As the discussions of plot and character indicate, much of Dostoevski’s meaning is conveyed through his character sketches. The centrality of freedom to human dignity, the inherent strength and integrity of the Russian common man, the terrible injustices wrought by the penal system, the importance of Christianity as a response to a nightmarish existence—all these ideas are embodied in figures such as Akim Akimovich, Sushilov, the major, and, finally, Goryanchikov as he develops through the narrative. While only sketchily developed, the narrator of the frame story also contributes to the main story’s meaning. His sympathetic but uncomprehending interest in Goryanchikov and his superficial, “progressive” outlook underscore Dostoevski’s criticism of liberal, “Western” notions intruding into Russian culture.

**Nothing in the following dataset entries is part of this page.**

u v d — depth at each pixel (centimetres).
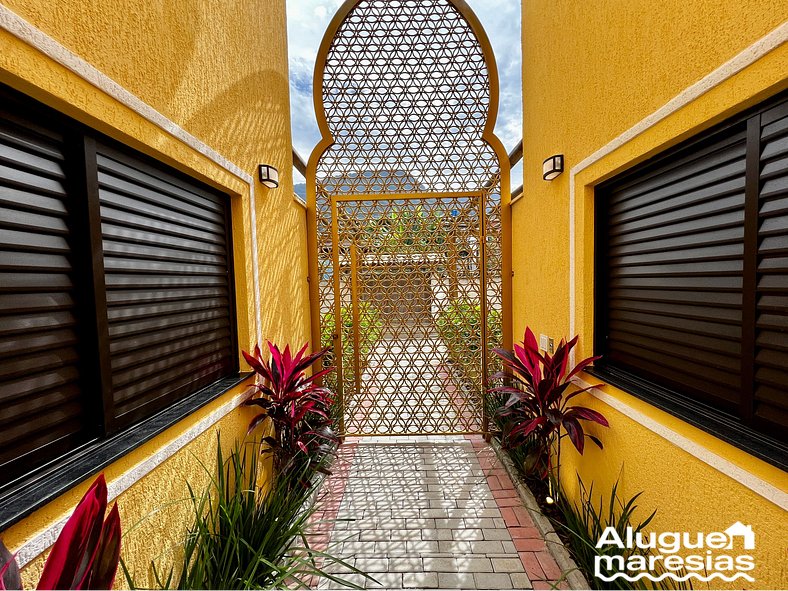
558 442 250
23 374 102
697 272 143
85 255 122
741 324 125
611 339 206
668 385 162
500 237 353
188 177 183
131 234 144
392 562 207
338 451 343
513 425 279
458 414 361
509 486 282
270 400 244
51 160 113
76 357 119
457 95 338
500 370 357
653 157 160
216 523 174
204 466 174
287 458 244
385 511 253
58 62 101
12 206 99
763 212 113
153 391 157
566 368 232
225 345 219
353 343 360
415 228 352
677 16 134
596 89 192
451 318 357
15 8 89
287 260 297
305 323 345
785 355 110
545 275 267
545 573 197
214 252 206
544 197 266
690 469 134
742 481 112
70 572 74
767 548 106
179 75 161
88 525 79
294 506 202
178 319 175
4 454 97
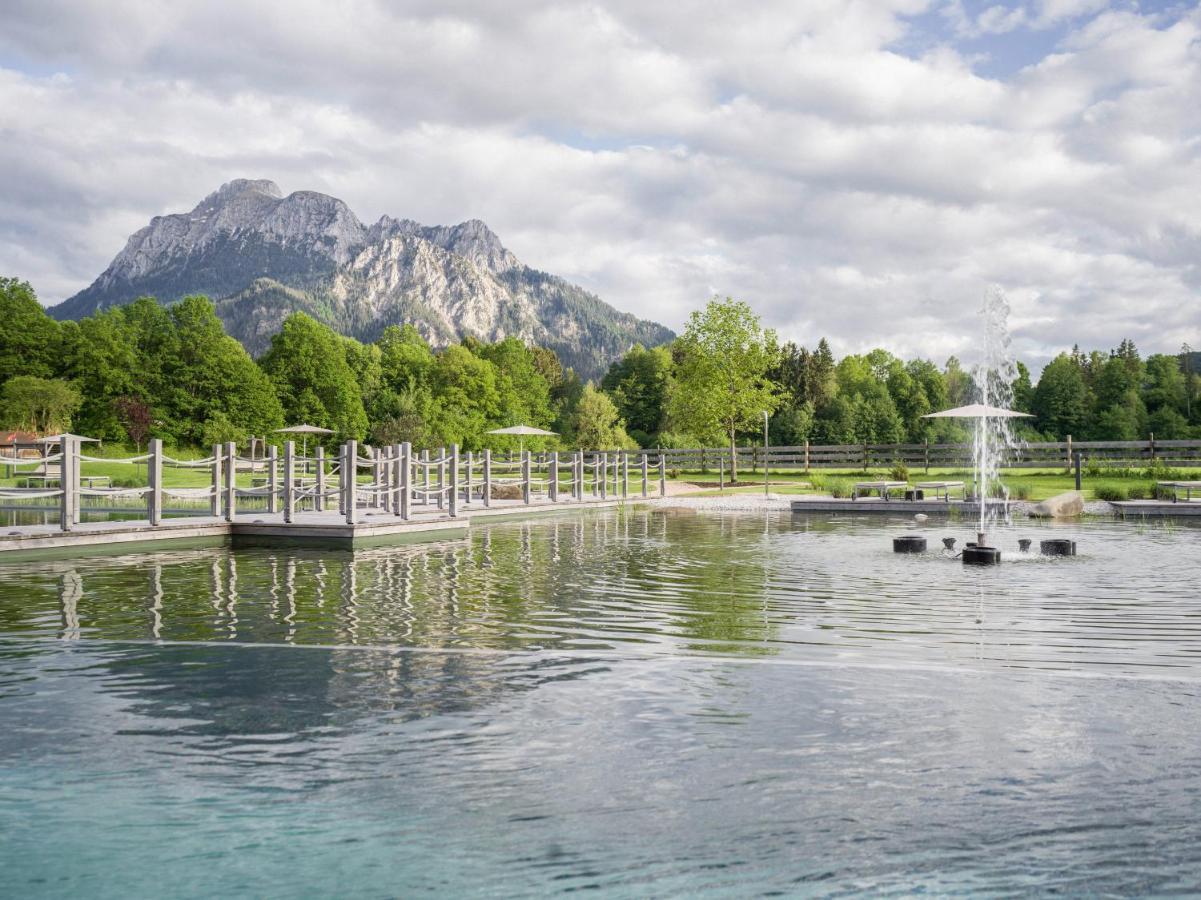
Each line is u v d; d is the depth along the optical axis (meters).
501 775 3.84
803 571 10.62
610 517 20.39
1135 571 10.48
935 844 3.18
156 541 13.44
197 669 5.67
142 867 3.07
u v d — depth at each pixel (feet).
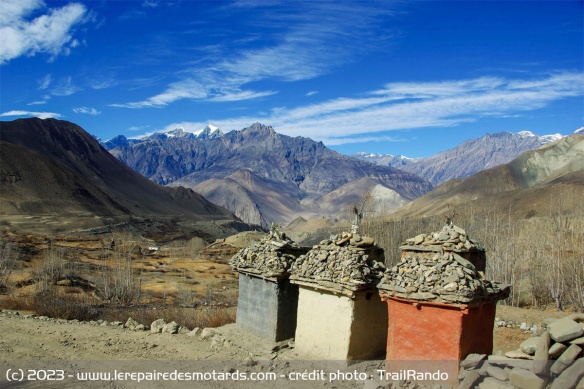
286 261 53.26
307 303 48.52
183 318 79.25
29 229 349.82
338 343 44.55
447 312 35.53
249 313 56.49
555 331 31.50
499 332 60.90
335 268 45.57
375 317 45.55
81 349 52.80
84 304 92.84
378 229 127.65
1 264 150.61
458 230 39.09
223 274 211.82
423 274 37.19
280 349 50.83
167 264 235.20
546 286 107.55
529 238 130.62
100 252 248.52
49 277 144.05
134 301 127.44
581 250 105.29
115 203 558.97
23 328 61.26
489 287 36.88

The narrative outlines a descent into hell and a “resurrection” or return to the world. At points, such as the bath scene and the description of Christmas, the author’s Dantesque intent becomes clear. Yet with no Vergil to guide him and no imposed structure, such as the circles of the Inferno, Goryanchikov must rely upon repetition of the central themes. With a censor to get around, the former radical Dostoevski must rely on the reader to infer the author’s anger at the prison system; the book itself never explicitly calls for penal reform. Rather, it focuses upon the system’s horrors and the prisoners’ remarkable physical and spiritual resilience.